[Extracted page text data]
....
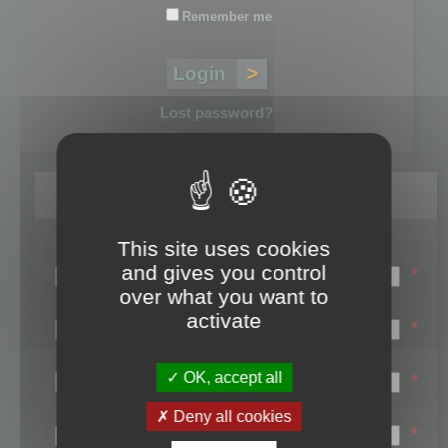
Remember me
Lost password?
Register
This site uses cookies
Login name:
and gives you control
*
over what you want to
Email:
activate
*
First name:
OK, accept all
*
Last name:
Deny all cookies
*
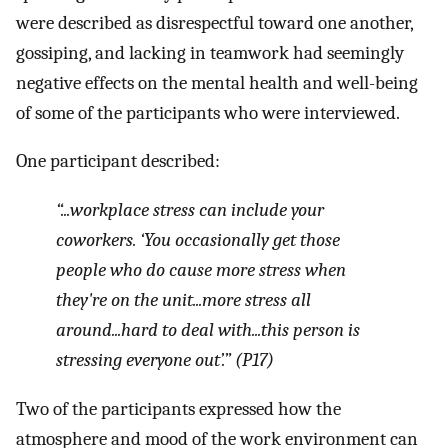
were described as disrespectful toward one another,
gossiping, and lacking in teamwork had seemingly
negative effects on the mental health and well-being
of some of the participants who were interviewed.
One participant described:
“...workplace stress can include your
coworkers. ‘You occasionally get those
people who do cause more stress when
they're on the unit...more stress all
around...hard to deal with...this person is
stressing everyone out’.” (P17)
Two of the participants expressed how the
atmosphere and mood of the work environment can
....
■ **Exercise**: Reproduce all of the page text in the data above word for word, line by line, and leave the pictures out of your answer.

■ **Exercise response**:
Remember me
Lost password?
Register
This site uses cookies
Login name:
and gives you control
*
over what you want to
Email:
activate
*
First name:
OK, accept all
*
Last name:
Deny all cookies
*
were described as disrespectful toward one another,
gossiping, and lacking in teamwork had seemingly
negative effects on the mental health and well-being
of some of the participants who were interviewed.
One participant described:
“...workplace stress can include your
coworkers. ‘You occasionally get those
people who do cause more stress when
they're on the unit...more stress all
around...hard to deal with...this person is
stressing everyone out’.” (P17)
Two of the participants expressed how the
atmosphere and mood of the work environment can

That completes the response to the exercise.